Hey all, just a little something I think may help someone.
I'm putting it in organics as that's sometimes the most confusing field in terms of working out what is going on with your plants. Please move it (and slap me) if it should be somewhere else!
This is Mulder's Chart, aka the Stimulation-Antagonism Chart.
http://www.apal.com.au/site/DefaultS...0July%2008.pdf
edit: this information can also be found at the extremely useful (unless you're more vision impaired than you realise, like me) Charts Graphs and Other Useful Diagrams thread, to be found at;
http://www.greenpassion.org/f16/char...diagrams-9562/
It shows how levels of one available mineral nutrient impacts on the availability (or otherwise) of another.
It looks a little hairbrained at first, but makes sense fast enough when used in conjunction with the more commonly found "pH and Nutrient Availability" charts I'm sure everyone has seen before. Taught me a lot when I was studying.
Mulder's Chart is very handy to have around for those puzzling symptoms and for diagnosing multiple deficiencies brought about by overfeeding or local soil deficiency.
Remember that it depicts how the presence of increased levels of one nutrient causes less or more of another nutrient to be available to the plant.

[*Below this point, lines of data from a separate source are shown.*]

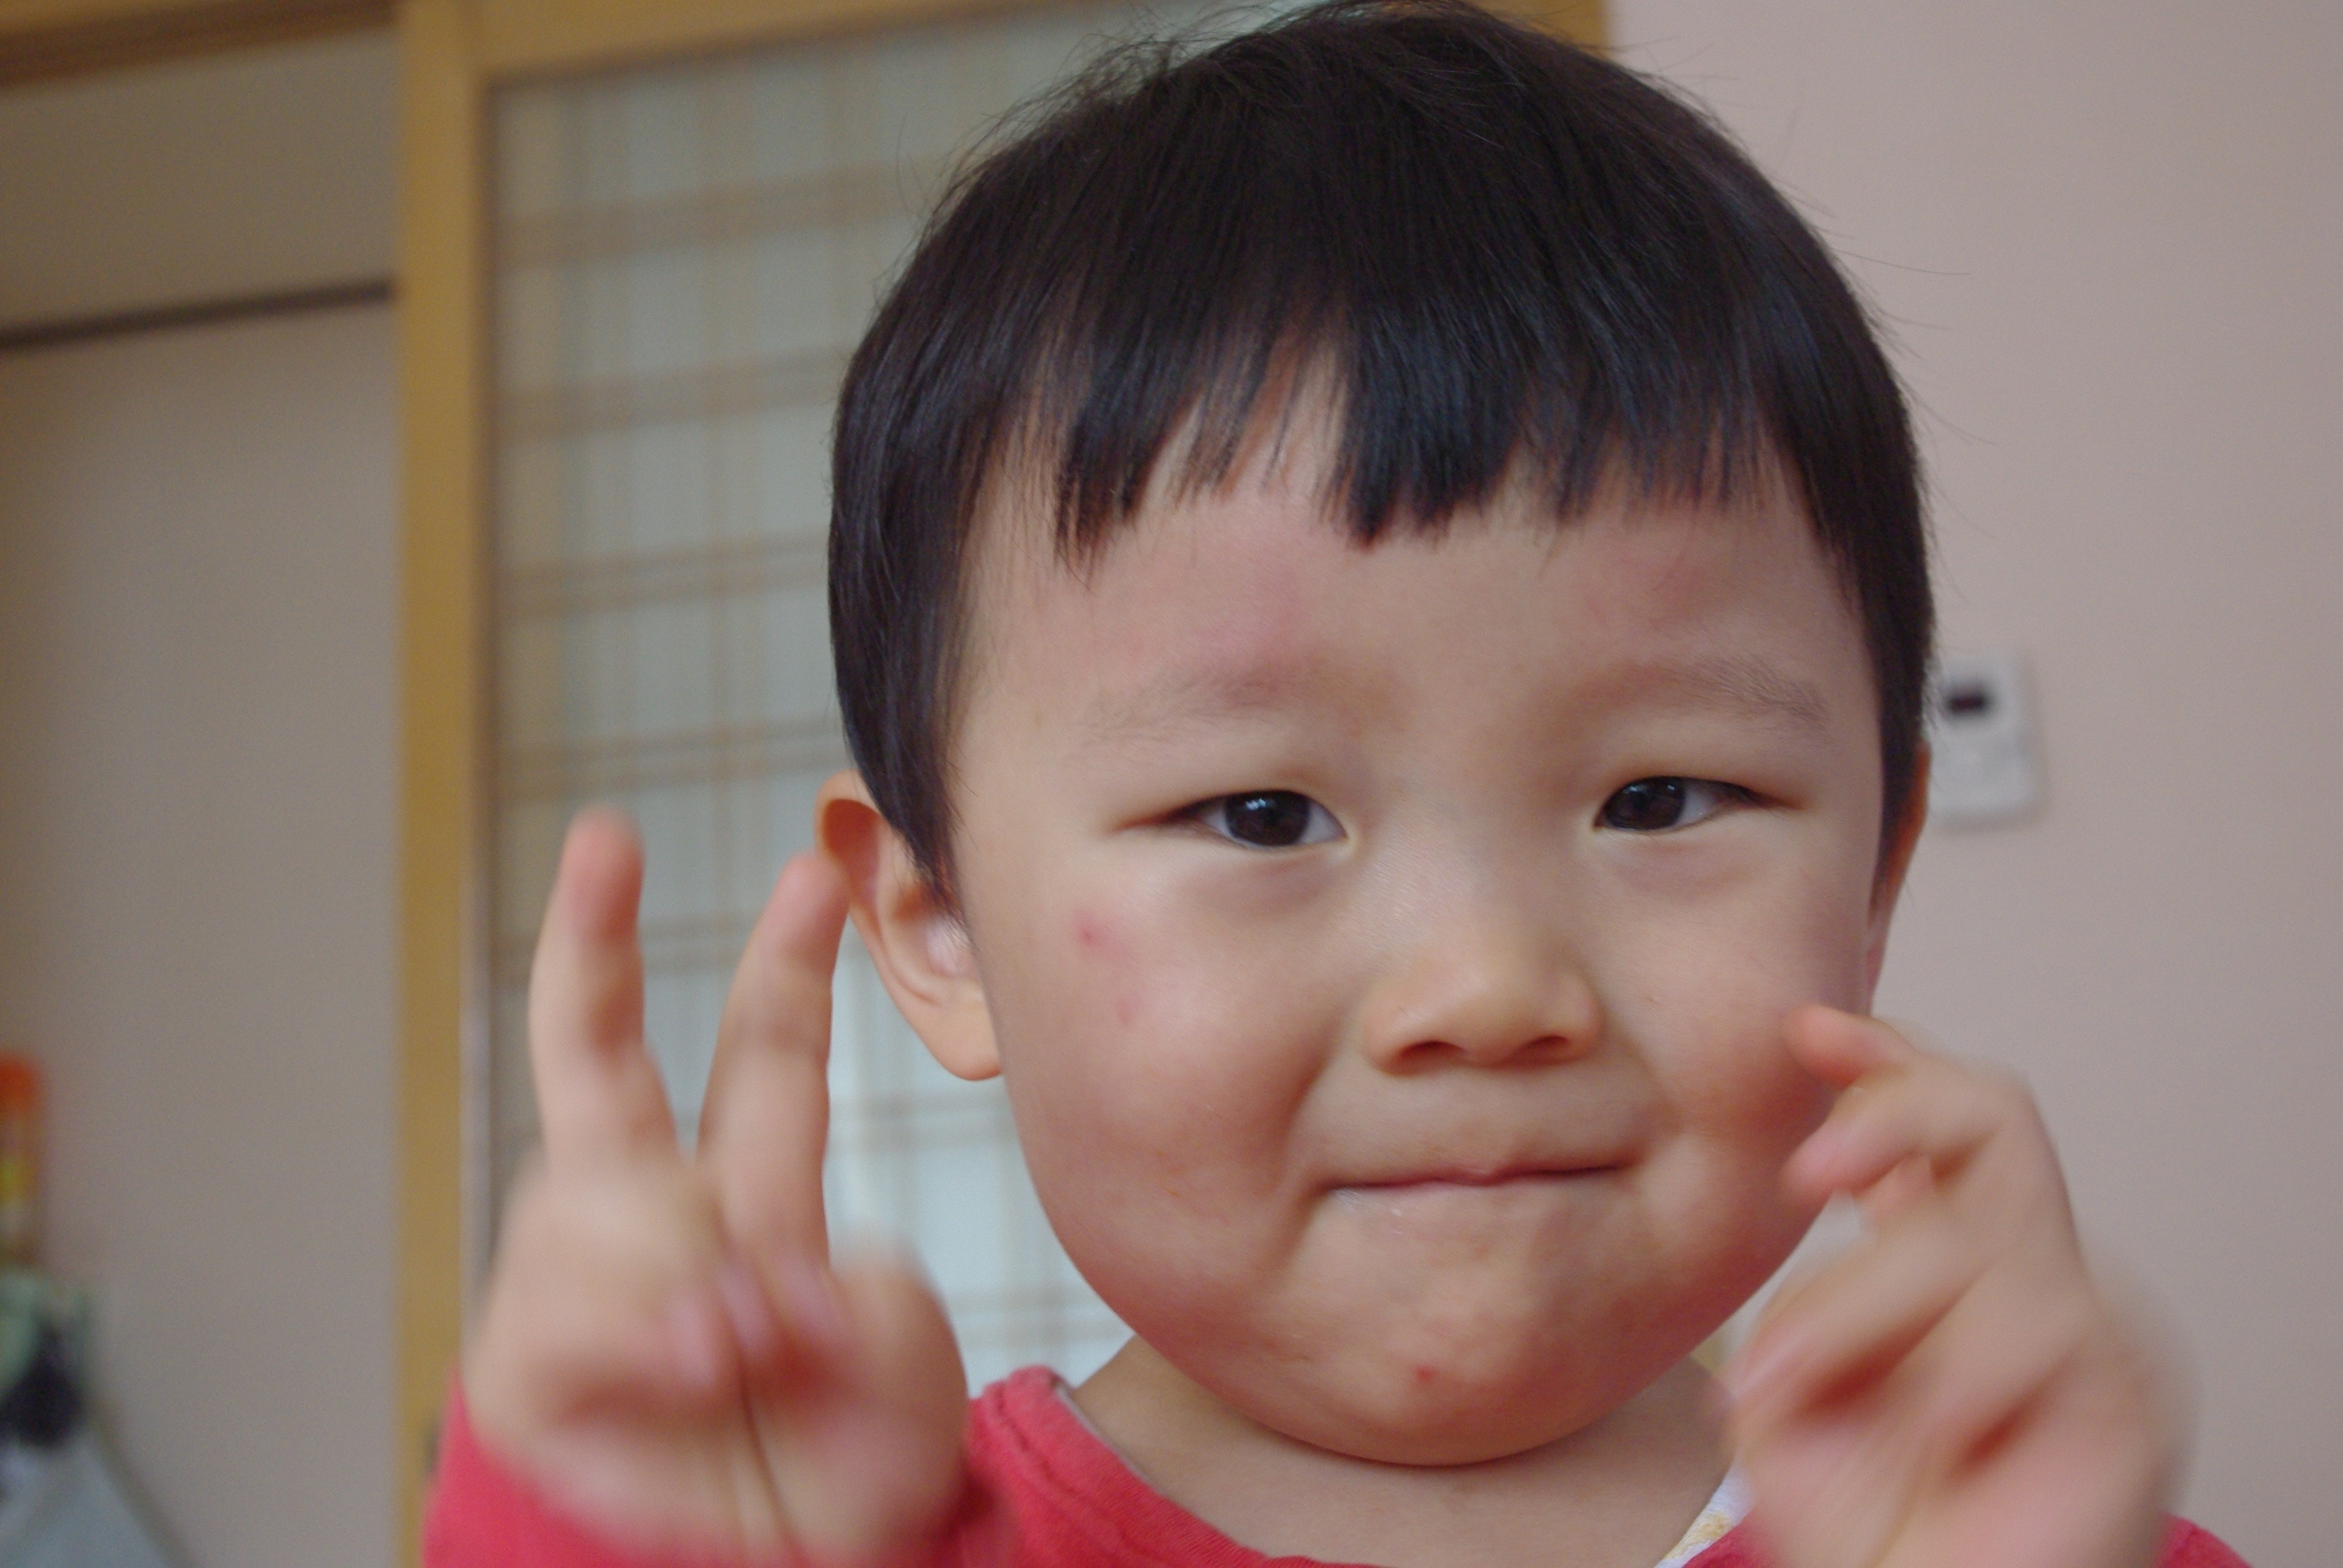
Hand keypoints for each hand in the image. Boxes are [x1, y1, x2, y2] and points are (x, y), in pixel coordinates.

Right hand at [463, 809, 967, 1559]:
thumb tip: (749, 1290)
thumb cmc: (848, 1482)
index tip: (812, 864)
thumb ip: (862, 1306)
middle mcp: (656, 1226)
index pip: (755, 1060)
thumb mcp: (906, 1380)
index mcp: (754, 1204)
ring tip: (745, 1340)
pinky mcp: (527, 1375)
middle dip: (592, 944)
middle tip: (605, 838)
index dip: (782, 964)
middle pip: (597, 1060)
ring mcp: (582, 1292)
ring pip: (588, 1194)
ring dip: (673, 1253)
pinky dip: (636, 1324)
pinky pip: (551, 1308)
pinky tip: (699, 1358)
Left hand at [1724, 1008, 2176, 1567]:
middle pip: (1993, 1113)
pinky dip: (1953, 1381)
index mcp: (1943, 1263)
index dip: (1883, 1058)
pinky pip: (2032, 1325)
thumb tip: (1823, 1192)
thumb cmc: (1862, 1522)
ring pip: (1974, 1236)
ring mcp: (2085, 1324)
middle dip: (1892, 1111)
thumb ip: (1808, 1286)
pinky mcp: (2124, 1387)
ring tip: (1785, 1388)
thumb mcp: (1790, 1384)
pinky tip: (1935, 1440)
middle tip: (1804, 1175)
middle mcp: (2021, 1274)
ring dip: (1858, 1311)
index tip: (1808, 1031)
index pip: (1939, 1122)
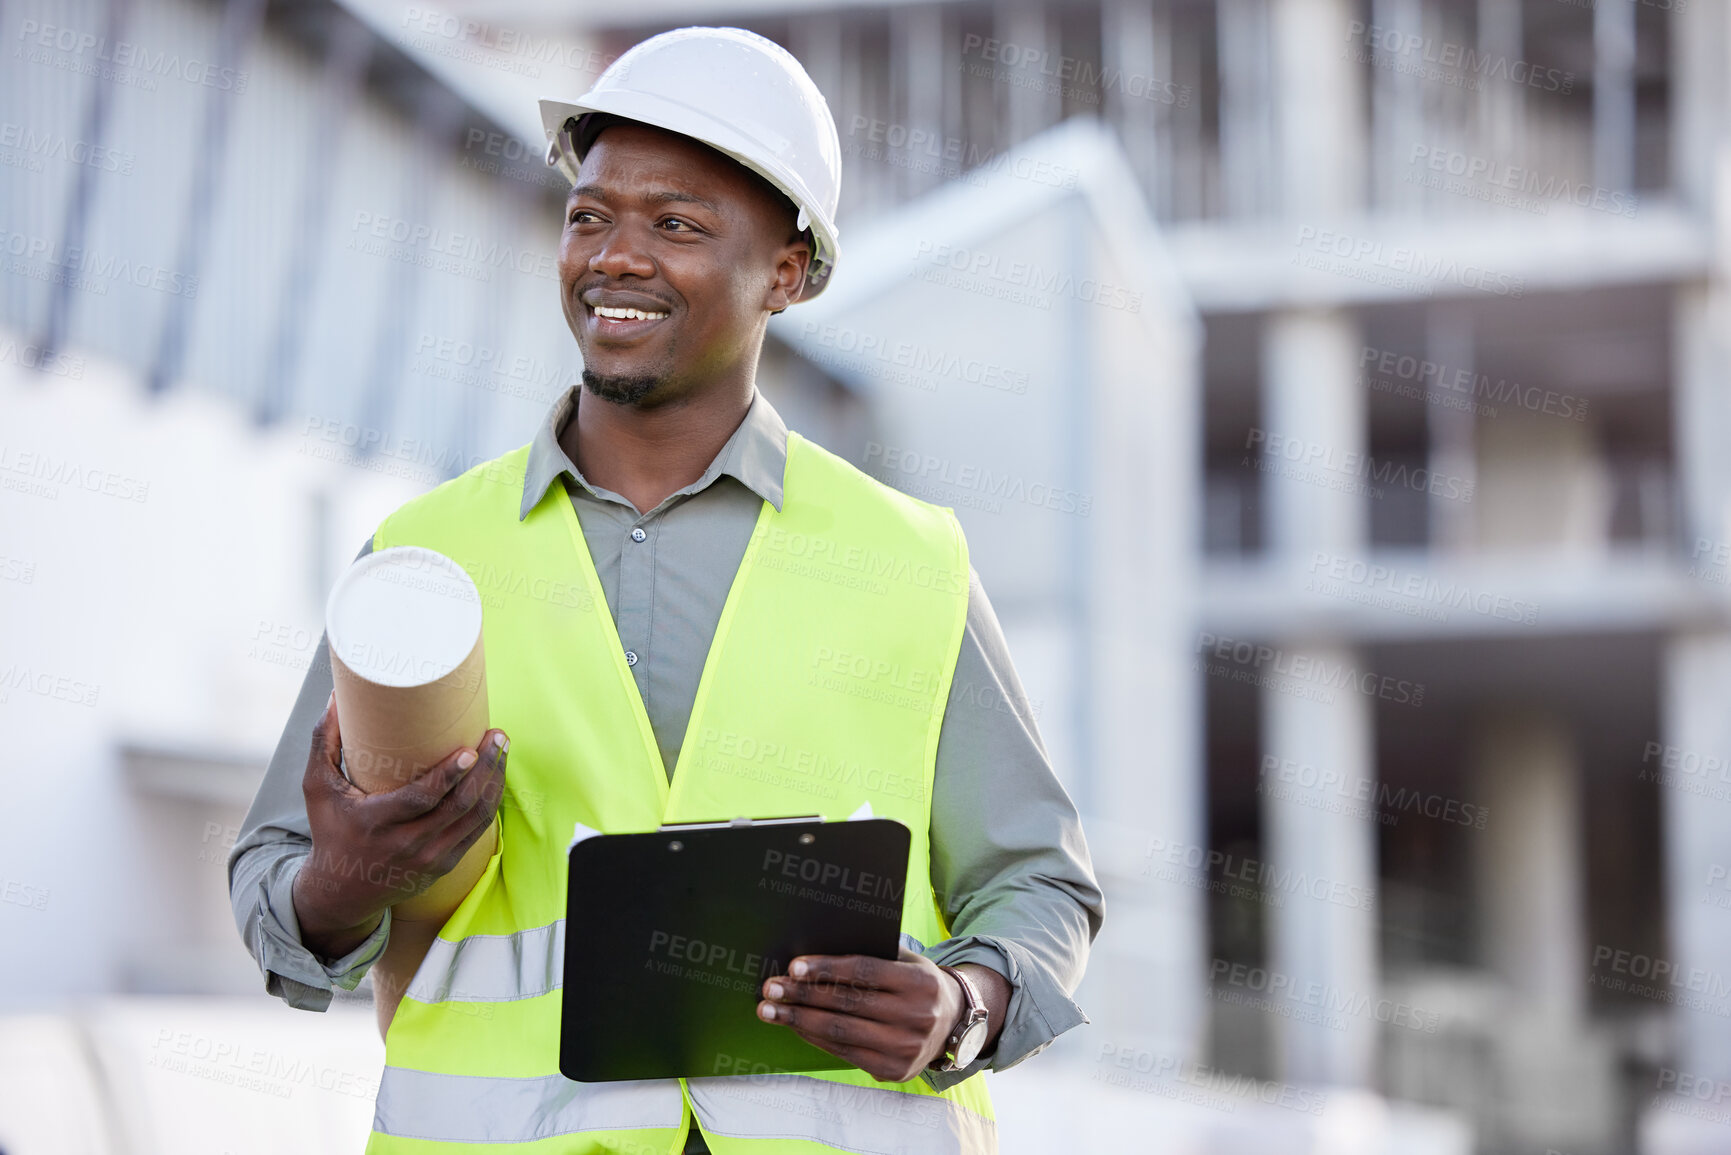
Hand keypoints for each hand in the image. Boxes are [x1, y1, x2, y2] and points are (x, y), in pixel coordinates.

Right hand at [292, 693, 508, 957]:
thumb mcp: (318, 789)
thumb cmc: (331, 830)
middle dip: (485, 768)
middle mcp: (407, 843)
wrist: (341, 892)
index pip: (420, 800)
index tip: (469, 751)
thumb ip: (324, 742)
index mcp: (376, 823)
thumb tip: (336, 697)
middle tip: (497, 735)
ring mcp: (430, 858)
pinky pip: (477, 831)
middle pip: (458, 805)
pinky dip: (491, 802)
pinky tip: (497, 777)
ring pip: (475, 818)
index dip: (448, 777)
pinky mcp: (444, 864)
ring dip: (495, 781)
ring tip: (502, 748)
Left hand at [756, 947, 975, 1082]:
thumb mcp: (907, 962)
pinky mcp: (893, 1071)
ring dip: (798, 1020)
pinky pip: (844, 1052)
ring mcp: (905, 1048)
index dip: (826, 969)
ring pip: (840, 1031)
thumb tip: (815, 955)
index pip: (864, 972)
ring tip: (770, 1009)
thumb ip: (872, 955)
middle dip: (802, 995)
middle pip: (846, 1003)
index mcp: (919, 982)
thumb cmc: (917, 984)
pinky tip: (795, 1025)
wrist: (952, 1025)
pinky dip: (814, 1037)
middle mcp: (916, 1017)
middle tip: (770, 988)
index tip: (793, 967)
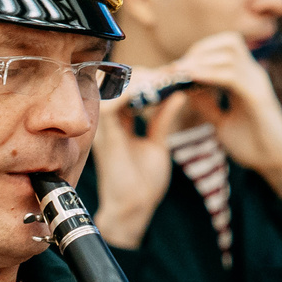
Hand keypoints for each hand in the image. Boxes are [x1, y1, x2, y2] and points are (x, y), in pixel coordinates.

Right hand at [90, 83, 175, 247]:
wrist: (134, 209)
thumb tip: (177, 94)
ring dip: (140, 81)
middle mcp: (108, 122)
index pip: (127, 88)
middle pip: (118, 82)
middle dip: (145, 75)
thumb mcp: (159, 144)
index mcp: (118, 122)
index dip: (149, 78)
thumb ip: (163, 119)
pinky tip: (152, 91)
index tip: (174, 73)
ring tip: (165, 80)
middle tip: (172, 73)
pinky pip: (112, 105)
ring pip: (113, 88)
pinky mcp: (105, 136)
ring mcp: (104, 127)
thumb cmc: (144, 183)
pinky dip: (131, 94)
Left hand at [168, 33, 281, 198]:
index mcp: (246, 78)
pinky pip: (232, 74)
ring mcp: (257, 83)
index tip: (176, 69)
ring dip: (201, 58)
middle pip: (228, 41)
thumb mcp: (222, 121)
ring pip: (230, 51)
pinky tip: (191, 78)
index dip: (199, 52)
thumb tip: (186, 89)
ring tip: (180, 72)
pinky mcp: (258, 97)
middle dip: (199, 49)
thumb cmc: (253, 145)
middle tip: (177, 68)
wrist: (277, 165)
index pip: (225, 48)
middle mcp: (253, 75)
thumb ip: (207, 104)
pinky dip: (209, 73)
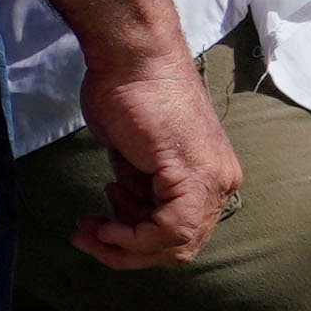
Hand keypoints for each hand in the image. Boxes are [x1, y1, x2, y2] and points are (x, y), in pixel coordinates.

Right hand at [66, 27, 246, 274]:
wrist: (134, 59)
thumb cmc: (128, 95)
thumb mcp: (135, 157)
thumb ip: (142, 190)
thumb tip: (131, 218)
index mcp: (211, 177)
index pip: (180, 234)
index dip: (137, 244)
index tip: (98, 226)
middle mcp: (221, 182)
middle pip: (179, 246)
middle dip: (129, 251)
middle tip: (90, 235)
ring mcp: (212, 180)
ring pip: (175, 244)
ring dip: (124, 246)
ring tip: (90, 227)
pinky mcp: (194, 176)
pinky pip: (169, 229)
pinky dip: (131, 237)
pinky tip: (103, 224)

To use for "working backwards" to determine which set of combined deficiency symptoms is actually the result of a deficiency of ONE nutrient, first work out which set of combination deficiencies is present, then see what other nute they all have in common, then think of "pushing your finger down" on the point of that nutrient .... it will "drag down" the availability of those it stimulates.
And it'd make a very confusing t-shirt design as well!